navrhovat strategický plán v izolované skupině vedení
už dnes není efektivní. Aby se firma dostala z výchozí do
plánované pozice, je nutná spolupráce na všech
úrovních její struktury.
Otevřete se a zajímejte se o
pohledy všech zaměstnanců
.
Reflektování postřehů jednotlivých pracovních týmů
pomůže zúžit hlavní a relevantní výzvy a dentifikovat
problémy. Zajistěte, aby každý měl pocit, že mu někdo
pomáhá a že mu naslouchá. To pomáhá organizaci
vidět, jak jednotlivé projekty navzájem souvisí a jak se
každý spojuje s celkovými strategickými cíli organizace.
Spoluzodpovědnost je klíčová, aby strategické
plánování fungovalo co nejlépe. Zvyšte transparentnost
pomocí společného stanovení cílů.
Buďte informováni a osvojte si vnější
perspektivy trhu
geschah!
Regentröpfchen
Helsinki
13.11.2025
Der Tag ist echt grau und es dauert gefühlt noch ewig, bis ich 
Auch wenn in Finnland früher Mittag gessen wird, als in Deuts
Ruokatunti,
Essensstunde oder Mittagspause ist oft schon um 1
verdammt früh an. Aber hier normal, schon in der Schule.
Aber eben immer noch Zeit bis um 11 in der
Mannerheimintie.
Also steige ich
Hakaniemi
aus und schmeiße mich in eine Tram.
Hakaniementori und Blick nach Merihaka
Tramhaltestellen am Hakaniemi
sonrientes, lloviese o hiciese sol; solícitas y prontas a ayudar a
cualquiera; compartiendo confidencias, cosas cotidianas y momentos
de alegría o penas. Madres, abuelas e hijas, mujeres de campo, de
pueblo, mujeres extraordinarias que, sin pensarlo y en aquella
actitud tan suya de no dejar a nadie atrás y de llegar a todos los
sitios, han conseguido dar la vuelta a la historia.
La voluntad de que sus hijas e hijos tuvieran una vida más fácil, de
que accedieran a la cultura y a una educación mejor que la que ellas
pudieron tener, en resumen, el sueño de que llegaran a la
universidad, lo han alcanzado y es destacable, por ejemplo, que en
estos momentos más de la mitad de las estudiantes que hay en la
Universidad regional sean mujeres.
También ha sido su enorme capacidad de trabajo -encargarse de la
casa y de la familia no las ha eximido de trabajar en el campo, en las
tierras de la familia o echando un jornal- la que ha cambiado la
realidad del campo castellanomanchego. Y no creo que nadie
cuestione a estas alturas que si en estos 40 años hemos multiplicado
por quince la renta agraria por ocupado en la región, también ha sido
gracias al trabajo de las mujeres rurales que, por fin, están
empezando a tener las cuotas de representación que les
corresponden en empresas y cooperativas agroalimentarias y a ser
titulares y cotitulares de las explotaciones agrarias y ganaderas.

= = = = =

The problem:
When a line in the material includes the word "nadie", copy it out.

Solved exercise:
actitud tan suya de no dejar a nadie atrás y de llegar a todos los
realidad del campo castellanomanchego. Y no creo que nadie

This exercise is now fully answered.